Exploring the short term effects of the UK lockdown
Posted on 08/04/2020
With aircraft grounded, motorways empty, public spaces deserted, and pubs, restaurants and other businesses closed, life as we know it has changed dramatically. It’s been a few weeks since the historic lockdown measures were introduced by the British Government, KTN has been examining the short-term effects of COVID-19 – the jury is still out on the long-term implications. From the impact on the physical environment to our transport networks and energy systems, no sector is immune to the effects this global pandemic is having.
With the Government’s emergency lockdown measures in force, which prohibits all but essential travel, the Department for Transport has been monitoring compliance of the new rules.
“Transport use is down by more than 60% for all transport types compared to early February” says DfT.
According to data analytics provider Cirium, there are now more aircraft on the ground, than in the air. 55% of the world’s commercial fleet has been grounded in response to the pandemic. At Gatwick, all BA flights have been suspended, City Airport is closed until at least May and Heathrow is down to a single runway.
National Grid says daily demand is down around 10%, largely owing to big industrial consumers using less power. This presents a number of new challenges for National Grid, such as keeping the frequency and voltage of electricity at safe levels, and to manage the levels of inertia – an invisible force which acts as the system’s ‘shock absorber’, slowing down any sudden changes and keeping the system stable.
What is all of this doing to our air? The European Space Agency (ESA) says new data based on observations from the Copernicus Sentinel-5P satellite shows a significant reduction in levels of nitrogen dioxide over several major European cities including Paris, Madrid and Rome. Scientists from the Royal Netherlands Meteorological Institute are now monitoring atmospheric data for Northwest Europe, including the UK.
Like most commodities, oil price fluctuation is driven by supply and demand in the market. With the slowdown in global economic activity, a worldwide decline in travel and a price war between Russia and Saudi Arabia, oil prices fell sharply last month. The price of a barrel of Brent Crude has fallen from $52 per barrel to just $25. It means some petrol stations in the UK are already selling a litre of unleaded for under £1, for the first time since 2016.
Food and Waste
We’ve all seen the empty supermarket shelves and thankfully the panic buying seems to have slowed down as retailers impose purchasing restrictions and cut opening hours. The British Retail Consortium estimate that consumers purchased an additional £1bn of food over a 3-week period in March, much of it sadly thought to be wasted. Retailers, logistics firms, manufacturers and other businesses in the food supply chain have gone into overdrive creating a bullwhip effect from the huge surge in demand.
Waste and Bioenergy consultants, Tolvik, says COVID-19 is already having a big impact on the UK’s waste sector. The fall in residual commercial and industrial waste in the immediate short term is estimated to be just under 50%. With a quarter more meals being consumed at home, an increased focus on activities such as DIY, gardening and decluttering, they estimate household waste generation is expected to rise by around 13%.
With almost all recycling centres closed, a number of local authorities are reporting that employee absences are impacting their ability to collect some waste streams – particularly dry recyclables, bulky waste and garden waste – and that service changes will be made.

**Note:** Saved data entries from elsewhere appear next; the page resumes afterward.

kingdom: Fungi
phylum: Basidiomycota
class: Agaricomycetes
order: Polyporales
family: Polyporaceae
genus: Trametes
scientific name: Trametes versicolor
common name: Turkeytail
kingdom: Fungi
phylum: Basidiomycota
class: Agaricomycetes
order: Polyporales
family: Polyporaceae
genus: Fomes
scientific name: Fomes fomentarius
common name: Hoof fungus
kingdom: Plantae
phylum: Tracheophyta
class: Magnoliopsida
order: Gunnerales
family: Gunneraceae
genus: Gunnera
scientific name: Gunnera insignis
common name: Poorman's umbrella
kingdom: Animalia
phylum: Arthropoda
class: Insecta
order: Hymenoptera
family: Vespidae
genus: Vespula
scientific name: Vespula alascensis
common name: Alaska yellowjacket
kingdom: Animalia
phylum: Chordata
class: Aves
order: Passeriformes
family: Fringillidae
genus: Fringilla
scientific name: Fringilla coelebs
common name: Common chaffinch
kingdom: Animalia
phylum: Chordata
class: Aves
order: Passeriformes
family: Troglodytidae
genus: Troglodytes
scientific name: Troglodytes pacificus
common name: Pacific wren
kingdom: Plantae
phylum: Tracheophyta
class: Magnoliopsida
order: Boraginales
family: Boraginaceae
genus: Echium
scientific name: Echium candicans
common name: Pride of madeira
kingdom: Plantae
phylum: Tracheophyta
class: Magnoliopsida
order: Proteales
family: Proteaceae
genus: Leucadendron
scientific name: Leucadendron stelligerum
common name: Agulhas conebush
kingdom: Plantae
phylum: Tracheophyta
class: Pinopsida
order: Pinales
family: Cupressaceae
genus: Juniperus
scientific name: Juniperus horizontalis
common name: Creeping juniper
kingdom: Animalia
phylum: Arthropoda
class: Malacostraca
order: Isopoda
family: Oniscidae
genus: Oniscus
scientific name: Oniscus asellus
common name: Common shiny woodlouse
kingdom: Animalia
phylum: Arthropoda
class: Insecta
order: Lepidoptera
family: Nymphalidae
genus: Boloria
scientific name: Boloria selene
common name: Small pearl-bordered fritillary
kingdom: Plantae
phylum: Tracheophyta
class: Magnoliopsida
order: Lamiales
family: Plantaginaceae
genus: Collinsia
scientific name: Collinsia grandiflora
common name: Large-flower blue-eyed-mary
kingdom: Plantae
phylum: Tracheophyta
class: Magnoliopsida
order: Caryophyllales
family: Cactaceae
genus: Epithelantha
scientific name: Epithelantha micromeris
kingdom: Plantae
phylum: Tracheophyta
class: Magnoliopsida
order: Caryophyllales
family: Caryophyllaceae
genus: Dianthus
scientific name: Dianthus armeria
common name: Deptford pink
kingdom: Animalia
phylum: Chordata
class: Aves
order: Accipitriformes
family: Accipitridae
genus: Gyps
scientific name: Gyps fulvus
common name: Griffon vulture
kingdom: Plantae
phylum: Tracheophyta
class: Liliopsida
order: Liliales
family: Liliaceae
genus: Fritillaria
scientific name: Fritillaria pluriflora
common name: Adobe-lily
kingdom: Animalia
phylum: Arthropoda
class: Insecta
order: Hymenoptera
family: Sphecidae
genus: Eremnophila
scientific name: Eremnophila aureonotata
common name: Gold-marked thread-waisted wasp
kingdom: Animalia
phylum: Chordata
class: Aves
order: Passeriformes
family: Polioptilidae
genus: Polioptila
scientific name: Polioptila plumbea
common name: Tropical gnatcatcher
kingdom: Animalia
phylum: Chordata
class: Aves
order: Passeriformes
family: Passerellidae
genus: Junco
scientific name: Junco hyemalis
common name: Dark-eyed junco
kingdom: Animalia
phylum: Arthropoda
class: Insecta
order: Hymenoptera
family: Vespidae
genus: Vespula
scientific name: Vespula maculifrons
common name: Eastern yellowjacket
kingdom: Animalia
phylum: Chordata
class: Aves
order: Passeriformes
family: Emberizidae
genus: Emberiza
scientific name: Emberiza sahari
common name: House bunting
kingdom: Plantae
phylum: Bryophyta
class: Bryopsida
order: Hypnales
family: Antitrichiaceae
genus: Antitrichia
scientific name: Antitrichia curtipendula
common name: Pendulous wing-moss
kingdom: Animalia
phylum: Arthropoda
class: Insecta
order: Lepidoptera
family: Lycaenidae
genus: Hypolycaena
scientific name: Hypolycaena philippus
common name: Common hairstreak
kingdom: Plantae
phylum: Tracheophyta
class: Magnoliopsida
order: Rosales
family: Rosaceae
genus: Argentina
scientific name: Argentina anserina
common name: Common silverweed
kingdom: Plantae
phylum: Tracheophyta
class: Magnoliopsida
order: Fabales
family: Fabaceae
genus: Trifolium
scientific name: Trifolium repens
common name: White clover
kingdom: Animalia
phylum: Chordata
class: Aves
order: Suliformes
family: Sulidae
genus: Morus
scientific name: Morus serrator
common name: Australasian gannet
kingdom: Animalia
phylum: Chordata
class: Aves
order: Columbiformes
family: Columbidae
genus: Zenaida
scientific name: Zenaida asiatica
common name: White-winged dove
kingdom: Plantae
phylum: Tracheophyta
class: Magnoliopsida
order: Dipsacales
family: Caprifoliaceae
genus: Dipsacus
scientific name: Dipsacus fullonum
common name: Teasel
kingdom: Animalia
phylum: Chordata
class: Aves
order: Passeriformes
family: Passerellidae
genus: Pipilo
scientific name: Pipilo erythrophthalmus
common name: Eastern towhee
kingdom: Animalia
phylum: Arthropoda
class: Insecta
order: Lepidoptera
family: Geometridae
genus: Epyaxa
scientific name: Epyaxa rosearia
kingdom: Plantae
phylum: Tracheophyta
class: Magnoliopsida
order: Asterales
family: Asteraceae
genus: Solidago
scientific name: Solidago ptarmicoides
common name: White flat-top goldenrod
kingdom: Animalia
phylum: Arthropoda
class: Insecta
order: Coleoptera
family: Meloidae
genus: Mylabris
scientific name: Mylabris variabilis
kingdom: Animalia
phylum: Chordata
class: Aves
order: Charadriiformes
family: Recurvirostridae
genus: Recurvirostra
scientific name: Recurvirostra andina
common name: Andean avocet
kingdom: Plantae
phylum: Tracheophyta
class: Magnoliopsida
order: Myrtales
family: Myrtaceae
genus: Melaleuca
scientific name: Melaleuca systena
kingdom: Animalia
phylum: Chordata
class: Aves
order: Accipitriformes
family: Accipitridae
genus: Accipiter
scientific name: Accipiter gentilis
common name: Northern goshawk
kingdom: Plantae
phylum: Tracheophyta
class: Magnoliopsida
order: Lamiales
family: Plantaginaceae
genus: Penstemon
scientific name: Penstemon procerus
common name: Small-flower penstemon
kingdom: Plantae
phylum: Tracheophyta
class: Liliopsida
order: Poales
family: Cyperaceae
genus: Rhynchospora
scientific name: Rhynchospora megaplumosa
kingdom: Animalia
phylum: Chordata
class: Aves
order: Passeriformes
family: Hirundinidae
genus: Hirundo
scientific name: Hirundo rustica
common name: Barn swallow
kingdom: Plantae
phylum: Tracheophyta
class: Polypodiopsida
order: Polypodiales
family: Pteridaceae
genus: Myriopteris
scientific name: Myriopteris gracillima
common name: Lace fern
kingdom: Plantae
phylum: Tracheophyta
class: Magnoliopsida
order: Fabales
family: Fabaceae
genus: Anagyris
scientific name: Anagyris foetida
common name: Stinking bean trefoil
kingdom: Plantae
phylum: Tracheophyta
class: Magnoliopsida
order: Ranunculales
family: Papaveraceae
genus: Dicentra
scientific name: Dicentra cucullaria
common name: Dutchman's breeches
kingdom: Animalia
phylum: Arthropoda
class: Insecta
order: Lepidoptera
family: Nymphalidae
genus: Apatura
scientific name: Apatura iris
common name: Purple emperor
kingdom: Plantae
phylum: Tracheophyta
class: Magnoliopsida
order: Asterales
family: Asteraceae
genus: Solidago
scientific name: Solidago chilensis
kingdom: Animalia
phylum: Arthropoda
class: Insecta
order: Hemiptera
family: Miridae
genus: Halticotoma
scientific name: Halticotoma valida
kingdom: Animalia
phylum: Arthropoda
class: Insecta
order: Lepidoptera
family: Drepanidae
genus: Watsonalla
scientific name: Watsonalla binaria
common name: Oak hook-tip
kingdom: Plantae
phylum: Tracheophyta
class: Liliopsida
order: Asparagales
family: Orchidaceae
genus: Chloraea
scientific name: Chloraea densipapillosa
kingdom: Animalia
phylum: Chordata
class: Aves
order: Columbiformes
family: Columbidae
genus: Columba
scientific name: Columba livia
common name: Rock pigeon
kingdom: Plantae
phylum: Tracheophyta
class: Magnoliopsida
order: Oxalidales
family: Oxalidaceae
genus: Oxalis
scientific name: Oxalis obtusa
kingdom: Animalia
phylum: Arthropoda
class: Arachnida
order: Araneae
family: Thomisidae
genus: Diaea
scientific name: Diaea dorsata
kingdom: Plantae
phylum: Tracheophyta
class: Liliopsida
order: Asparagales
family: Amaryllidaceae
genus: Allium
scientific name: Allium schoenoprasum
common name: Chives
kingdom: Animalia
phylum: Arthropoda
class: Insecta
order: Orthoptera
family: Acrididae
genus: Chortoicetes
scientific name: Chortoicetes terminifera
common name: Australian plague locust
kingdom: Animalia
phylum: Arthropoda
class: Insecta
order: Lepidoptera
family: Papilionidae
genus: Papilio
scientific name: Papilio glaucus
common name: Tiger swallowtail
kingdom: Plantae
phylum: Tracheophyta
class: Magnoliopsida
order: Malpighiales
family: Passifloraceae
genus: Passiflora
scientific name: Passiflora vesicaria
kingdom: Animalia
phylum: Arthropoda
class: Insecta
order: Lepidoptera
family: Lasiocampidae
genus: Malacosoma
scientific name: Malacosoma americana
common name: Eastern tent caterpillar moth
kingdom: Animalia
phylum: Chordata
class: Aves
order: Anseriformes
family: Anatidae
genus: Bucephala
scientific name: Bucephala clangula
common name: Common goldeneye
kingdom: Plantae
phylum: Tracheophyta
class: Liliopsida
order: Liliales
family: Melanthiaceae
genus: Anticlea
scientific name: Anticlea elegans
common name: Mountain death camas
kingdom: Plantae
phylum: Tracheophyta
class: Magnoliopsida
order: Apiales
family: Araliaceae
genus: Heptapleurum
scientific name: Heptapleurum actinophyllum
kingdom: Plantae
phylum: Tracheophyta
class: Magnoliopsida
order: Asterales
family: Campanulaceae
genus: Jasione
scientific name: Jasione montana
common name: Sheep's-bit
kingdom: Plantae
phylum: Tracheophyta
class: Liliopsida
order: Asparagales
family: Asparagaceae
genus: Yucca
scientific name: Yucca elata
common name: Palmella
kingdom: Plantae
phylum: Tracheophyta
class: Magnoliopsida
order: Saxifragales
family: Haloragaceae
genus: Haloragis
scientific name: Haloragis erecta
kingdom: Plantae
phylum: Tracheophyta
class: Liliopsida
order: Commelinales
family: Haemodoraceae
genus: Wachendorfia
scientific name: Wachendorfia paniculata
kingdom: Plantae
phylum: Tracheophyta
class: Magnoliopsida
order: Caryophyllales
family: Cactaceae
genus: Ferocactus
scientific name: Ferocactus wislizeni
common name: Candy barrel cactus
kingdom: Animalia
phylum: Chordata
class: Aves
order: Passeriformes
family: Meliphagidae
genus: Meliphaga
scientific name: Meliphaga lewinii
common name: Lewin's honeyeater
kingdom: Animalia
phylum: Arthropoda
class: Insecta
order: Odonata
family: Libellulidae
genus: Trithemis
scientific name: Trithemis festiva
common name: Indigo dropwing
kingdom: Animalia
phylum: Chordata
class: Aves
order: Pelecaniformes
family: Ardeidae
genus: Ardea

Openreach has revealed that daily UK data consumption on their national data and broadband network has surged since the lockdown began, jumping from 28PB (PetaBytes) on Monday 2nd March to 51PB on Monday 30th March.
There’s been a spike in demand of video conferencing apps. App tracking firm Apptopia, said Zoom was downloaded 2.13m times around the world on 23 March, the day the lockdown was announced in the UK – up from 56,000 a day two months earlier.
According to The Guardian, “some investors got so excited, they accidentally invested in the wrong Zoom. Shares in Zoom Technologies soared by more than 1,500% as investors rushed to buy shares in what they thought was the video app company – but was actually a defunct Chinese wireless communications company.”
KTN is alive both to the real consequences the virus is having to people’s lives, their loved ones and livelihoods, as well as the severe impacts to our economy and supply chains. KTN is working flat out to pivot and adapt as many other businesses have done. We have mobilised teams to identify imminent and potential supply chain challenges, and are working to connect people together to accelerate innovation and deployment of solutions. On the KTN website, you can also find the COVID-19 hub, a central repository for funding opportunities, online events and signposting to business support and financial help from the Government. It’s never been more important to stay connected and it’s only by working together that we will all come through this difficult time and emerge stronger and more resilient.